Em anotação ao supra citado artigo 644.º, António Santos Abrantes Geraldes (Recursos no Novo Código de Processo Civil, 5.ª edição, Coimbra, Almedina, 2018, pág. 207) afirma o seguinte: “(…) a não ser que a decisão integrada no despacho saneador se inscreva em alguma das alíneas do n.º 2 (v.g. quando é apreciada a exceção de incompetência absoluta), os segmentos de que resulte a declaração de improcedência de alguma exceção dilatória (v.g. (…) admissibilidade da reconvenção) não admitem recurso de apelação, o qual é deferido para o eventual recurso que seja interposto da decisão final, nos termos do n.º 3”.
1.1.2
Nesta conformidade, não prevendo a lei a prolação de despacho liminar sobre a reconvenção e não estando em causa despacho de inadmissibilidade de reconvenção por ausência de verificação de algum dos pressupostos materiais ou formais integrantes das alíneas do nº 2 do artigo 644º, com a consequente absolvição do reconvindo da instância reconvencional, é de concluir que o despacho em apreciação não admite apelação autónoma.
Verifica-se, assim, que a impugnação do despacho em causa não se mostra oportuna no presente momento processual, através de apelação autónoma, apenas podendo tal decisão interlocutória ser impugnada no recurso que venha a ser interposto da decisão final, conforme dispõe o n.º 3, do citado preceito, o que impõe a rejeição do recurso interposto.
Em tais termos não se conhece deste segmento do recurso dos autores/reconvindos.
2.
Apreciemos a (in)compatibilidade substancial de pedidos e de causas de pedir.
2.1
O pedido.

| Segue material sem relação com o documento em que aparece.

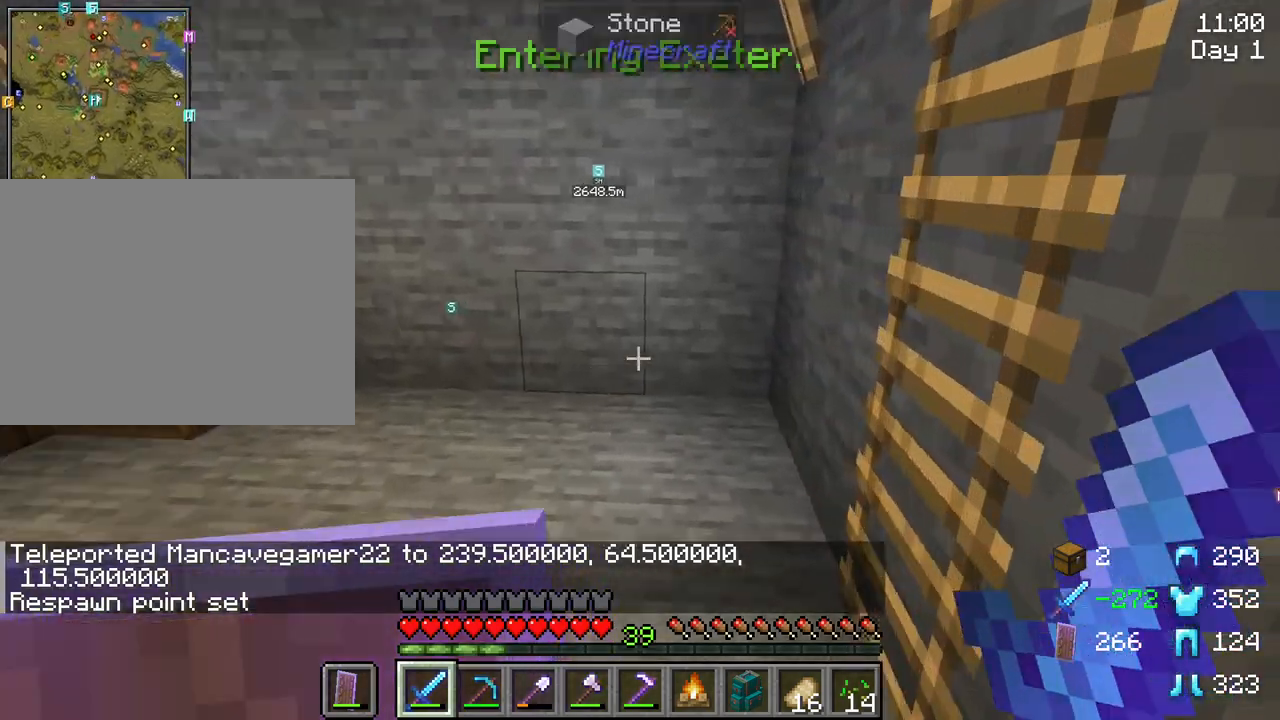
{"keys": ["w"], "mouse": [], "mouse_move": "still", "events": []}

A cumulação de pedidos.
O pedido, na sua vertente substantiva, consiste no efeito jurídico que o autor pretende obter com a ação. É a afirmação postulativa do efeito prático-jurídico pretendido (nº 3 do artigo 581º).

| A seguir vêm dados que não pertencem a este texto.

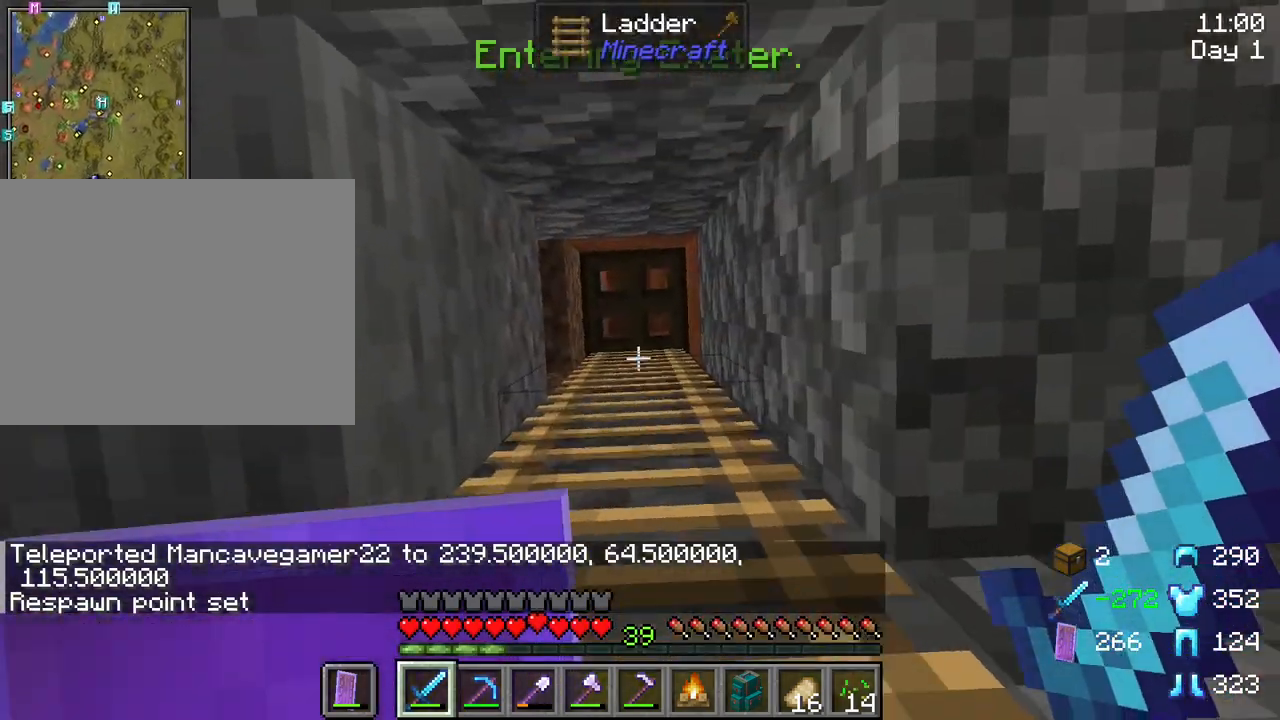
{"keys": ["w"], "mouse": [], "mouse_move": "still", "events": [[100, "d", "down"], [183, "d", "up"]]}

O autor pode deduzir vários pedidos cumulativos contra o réu, desde que, eles sejam entre si substancialmente compatíveis e não se verifiquem as circunstâncias que impedem a coligação (...), de harmonia com a disciplina impressa no nº 1 do artigo 555º.

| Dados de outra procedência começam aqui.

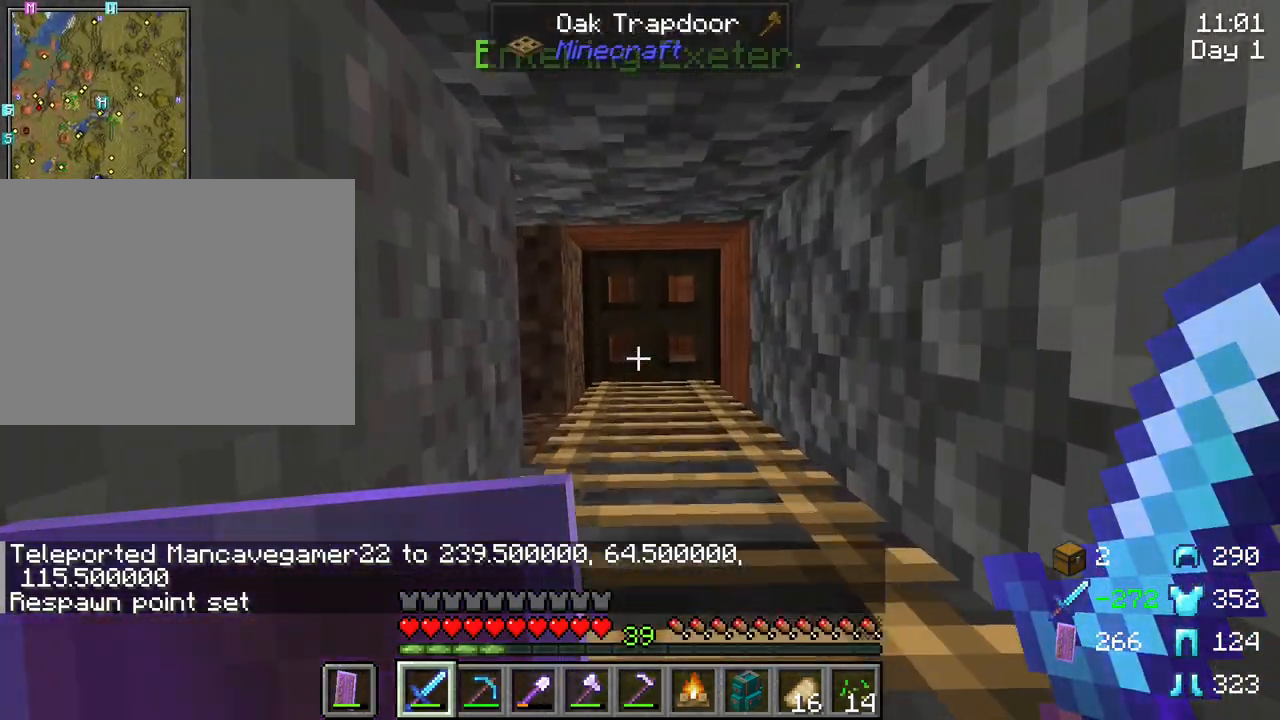
{"keys": ["w"], "mouse": [], "mouse_move": "still", "events": []}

Os pedidos dizem-se substancialmente incompatíveis quando nos efeitos jurídicos que visam produzir, com a procedência da ação, cada um deles exclua a possibilidade de verificação de cada um dos outros. Em tal caso, há ininteligibilidade da petição. O juiz fica impossibilitado de decidir.
Esta incompatibilidade tanto pode resultar de pedidos que mutuamente se excluam, como de pedidos que assentam em causas de pedir inconciliáveis. Neste sentido Alberto dos Reis, “Comentário ao Código de Processo Civil”, vol. 2º, Coimbra Editora, pág. 389.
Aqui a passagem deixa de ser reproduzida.